The attack flow involves:
- Attacker establishes a connection through an HTTP/2 proxy to a gRPC backend
- Attacker sends requests with deliberately misencoded HPACK headers
- The error status from the misencoded header persists across header processing
- Subsequent valid headers become poisoned in the HPACK dynamic table
- Other legitimate clients using the same proxy-backend connection experience request failures
- HTTP header keys (but not values) from other clients may be leaked to the attacker
Since HPACK tables are connection-scoped and proxies typically multiplex multiple client connections over a single backend connection, a single attacker can affect all clients sharing that proxy-backend path.

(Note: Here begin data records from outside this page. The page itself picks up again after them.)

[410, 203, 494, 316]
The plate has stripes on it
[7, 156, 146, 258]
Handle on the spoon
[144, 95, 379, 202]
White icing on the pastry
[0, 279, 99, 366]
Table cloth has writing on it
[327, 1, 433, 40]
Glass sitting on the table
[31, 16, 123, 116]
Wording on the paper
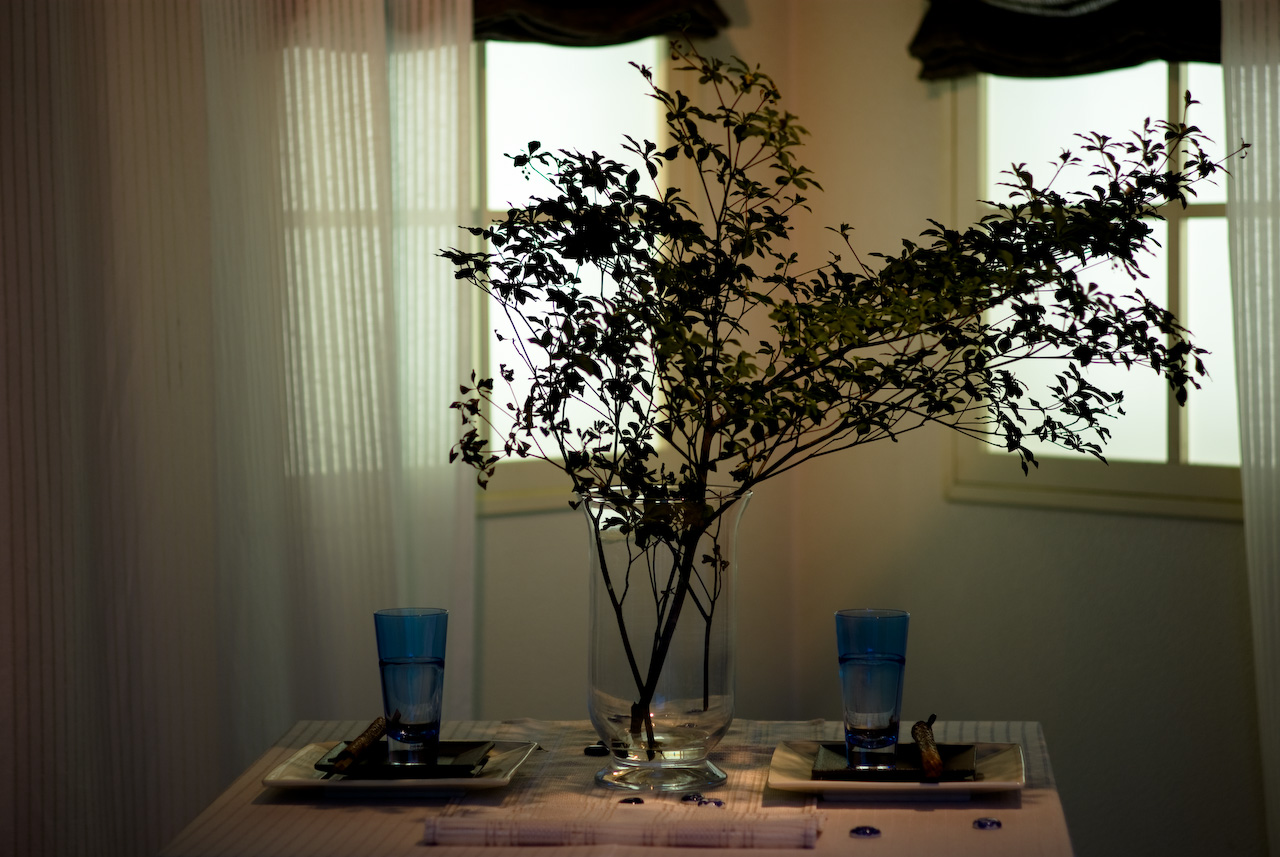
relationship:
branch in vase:
[440, 42, 1235, 758] [570, 479, 751, 791]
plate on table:
[811, 733, 979, 787] [171, 694, 1115, 854]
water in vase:
[596, 524, 725, 758] [570, 479, 751, 791]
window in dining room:
[281, 11, 659, 464] [7, 9, 1276, 848]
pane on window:
[281, 18, 474, 213] [281, 11, 659, 464]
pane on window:
[266, 221, 483, 480] [281, 11, 659, 464]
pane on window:
[491, 230, 673, 454] [279, 40, 677, 460]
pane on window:
[482, 34, 674, 224] [277, 5, 688, 476]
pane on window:
[947, 27, 1179, 211] [928, 3, 1184, 205]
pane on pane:
[1175, 36, 1277, 220] [979, 61, 1279, 467]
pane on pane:
[983, 210, 1171, 466] [979, 61, 1279, 467]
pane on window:
[1181, 204, 1257, 481] [963, 69, 1268, 476]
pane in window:
[802, 589, 919, 742] [271, 26, 699, 498]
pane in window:
[935, 11, 1242, 517] [941, 40, 1276, 505]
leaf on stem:
[550, 443, 612, 480] [463, 54, 1215, 604]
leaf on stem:
[592, 508, 643, 549] [592, 480, 699, 759]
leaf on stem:
[627, 478, 661, 536] [594, 459, 717, 766]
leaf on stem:
[741, 389, 773, 442] [585, 389, 775, 759]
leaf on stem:
[567, 449, 599, 490] [527, 504, 765, 750]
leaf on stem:
[630, 442, 648, 486] [575, 452, 821, 725]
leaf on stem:
[560, 190, 604, 252] [252, 38, 733, 469]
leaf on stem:
[1032, 186, 1071, 211] [950, 44, 1225, 498]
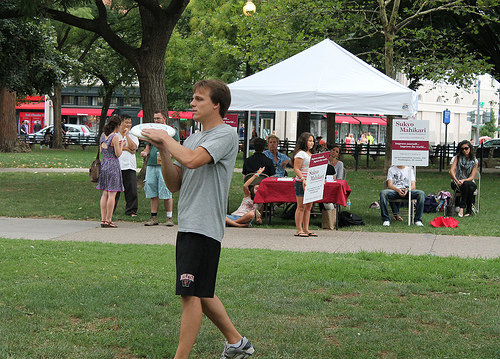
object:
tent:
[202, 37, 419, 118]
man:
[135, 77, 256, 359]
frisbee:
[130, 123, 176, 141]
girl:
[292, 132, 319, 238]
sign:
[303, 151, 331, 205]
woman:
[449, 139, 480, 218]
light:
[242, 0, 256, 17]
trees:
[0, 0, 195, 188]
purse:
[89, 141, 102, 183]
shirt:
[172, 123, 239, 244]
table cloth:
[253, 176, 352, 207]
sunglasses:
[460, 146, 471, 151]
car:
[29, 123, 98, 145]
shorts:
[174, 230, 221, 298]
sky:
[387, 68, 500, 115]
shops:
[15, 94, 50, 142]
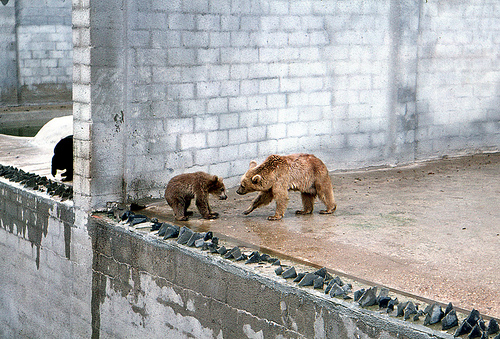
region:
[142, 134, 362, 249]
two bears are playing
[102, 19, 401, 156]
a gray stone wall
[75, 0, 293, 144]
a gray stone wall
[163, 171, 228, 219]
Small brown bear in front of big brown bear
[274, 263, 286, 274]
Gray rock sitting on the edge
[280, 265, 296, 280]
Gray rock sitting on the edge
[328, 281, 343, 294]
Gray rock sitting on the edge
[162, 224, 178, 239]
Gray rock sitting on the edge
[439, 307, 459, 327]
Gray rock sitting on the edge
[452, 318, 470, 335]
Gray rock sitting on the edge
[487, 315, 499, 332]
Gray rock sitting on the edge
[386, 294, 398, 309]
Gray rock sitting on the edge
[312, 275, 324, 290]
Gray rock sitting on the edge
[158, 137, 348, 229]
two bears in a pen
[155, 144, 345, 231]
a big bear and a small bear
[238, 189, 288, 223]
front legs of bear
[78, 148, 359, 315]
water in front a pen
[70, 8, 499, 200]
wall of pen is made of bricks of cement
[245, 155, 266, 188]
two round ears of bear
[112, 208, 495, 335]
small stones in front a pen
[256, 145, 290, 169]
a hump on back the bear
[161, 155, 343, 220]
two brown bears standing by the brick wall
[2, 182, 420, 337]
the wall at the end of the pens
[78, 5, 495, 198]
the wall separating the two pens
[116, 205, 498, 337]
assorted rocks along the end of the pen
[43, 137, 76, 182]
a darker animal in the next pen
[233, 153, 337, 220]
the bigger of the brown bears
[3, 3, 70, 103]
another brick wall at the end of the pen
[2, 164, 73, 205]
more stones at the end of the pen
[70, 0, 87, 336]
the end of the brick wall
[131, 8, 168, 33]
The cement block is gray.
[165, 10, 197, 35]
The cement block is gray.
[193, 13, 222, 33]
The cement block is gray.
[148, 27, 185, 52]
The cement block is gray.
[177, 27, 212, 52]
The cement block is gray.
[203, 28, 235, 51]
The cement block is gray.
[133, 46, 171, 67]
The cement block is gray.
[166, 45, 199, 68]
The cement block is gray.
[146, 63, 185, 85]
The cement block is gray.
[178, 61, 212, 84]
The cement block is gray.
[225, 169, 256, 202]
the face of a bear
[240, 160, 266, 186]
the ears of a bear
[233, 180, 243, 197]
the nose of a bear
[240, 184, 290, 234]
the front legs of a bear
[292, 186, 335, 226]
the back legs of a bear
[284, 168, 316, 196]
the belly of a bear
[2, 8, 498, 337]
Outside, daytime, season, unsure.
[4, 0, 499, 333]
Barren, man-made habitats with animals.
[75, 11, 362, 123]
Thick, weathered, stone wall, between enclosures.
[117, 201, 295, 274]
Ledge with sharp rocks.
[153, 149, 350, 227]
Two facing bears.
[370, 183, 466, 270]
Brown, bare surface of enclosure.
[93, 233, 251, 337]
Water stains on facade.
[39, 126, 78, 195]
Nondescript black animal.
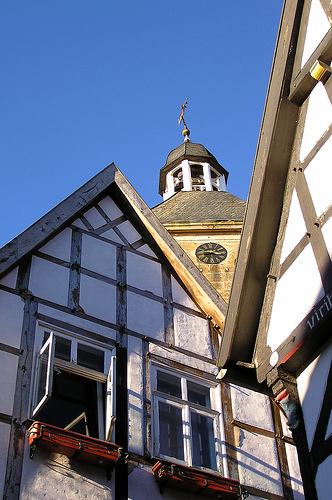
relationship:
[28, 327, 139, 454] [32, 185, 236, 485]
window on building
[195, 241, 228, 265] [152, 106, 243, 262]
clock on tower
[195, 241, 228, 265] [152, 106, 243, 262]
clock in tower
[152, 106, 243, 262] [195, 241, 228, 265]
tower has clock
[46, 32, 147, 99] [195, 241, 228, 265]
sky above clock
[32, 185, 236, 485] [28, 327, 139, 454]
building next to window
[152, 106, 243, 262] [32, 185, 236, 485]
tower near building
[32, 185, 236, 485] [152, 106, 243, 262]
building near tower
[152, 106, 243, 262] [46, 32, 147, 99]
tower in sky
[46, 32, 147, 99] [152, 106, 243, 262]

Detection Methods for CVE-2024-7246
Indicators of Compromise
- Sudden increase in HTTP/2 connection errors or HPACK decompression failures
- Unexplained request failures from legitimate gRPC clients behind HTTP/2 proxies
- Error logs indicating HPACK header decoding issues or table corruption
- Unusual patterns of malformed HTTP/2 HEADERS frames in network traffic
Detection Strategies
- Monitor gRPC server and proxy logs for HPACK-related error messages
- Implement anomaly detection for HTTP/2 frame parsing errors
- Deploy network intrusion detection rules to identify malformed HPACK headers
- Track correlation between specific client connections and widespread request failures
Monitoring Recommendations
- Enable detailed HTTP/2 frame logging on proxies and gRPC servers
- Set up alerts for elevated rates of HTTP/2 GOAWAY or RST_STREAM frames
- Monitor for patterns indicating HPACK table desynchronization
- Implement client connection tracking to identify potential attack sources
How to Mitigate CVE-2024-7246
Immediate Actions Required
- Upgrade gRPC to a patched version immediately: 1.58.3, 1.59.5, 1.60.2, 1.61.3, 1.62.3, 1.63.2, 1.64.3, or 1.65.4
- Audit all systems using gRPC behind HTTP/2 proxies for vulnerable versions
- Consider temporarily isolating high-risk gRPC services until patches are applied
- Review proxy configurations to limit impact of potential HPACK table corruption
Patch Information
The gRPC team has released patches across multiple version branches. Users should upgrade to the following fixed versions based on their current deployment:
| Current Version | Fixed Version |
|---|---|
| 1.58.x | 1.58.3 |
| 1.59.x | 1.59.5 |
| 1.60.x | 1.60.2 |
| 1.61.x | 1.61.3 |
| 1.62.x | 1.62.3 |
| 1.63.x | 1.63.2 |
| 1.64.x | 1.64.3 |
| 1.65.x | 1.65.4 |
For detailed patch information and upgrade instructions, refer to the gRPC GitHub Issue #36245.
Workarounds
- Where possible, use direct gRPC connections without HTTP/2 proxies to eliminate the shared HPACK table attack surface
- Implement connection-level isolation at HTTP/2 proxies to prevent cross-client contamination
- Deploy application-layer firewalls or WAFs with HTTP/2 deep inspection capabilities to detect malformed headers
- Consider rate limiting or connection throttling for untrusted gRPC clients
# Example: Upgrade gRPC using pip (Python)
pip install --upgrade grpcio>=1.65.4
# Example: Upgrade gRPC using npm (Node.js)
npm update @grpc/grpc-js
# Verify installed gRPC version
pip show grpcio | grep Version
Disclaimer: This content was generated using AI. While we strive for accuracy, please verify critical information with official sources.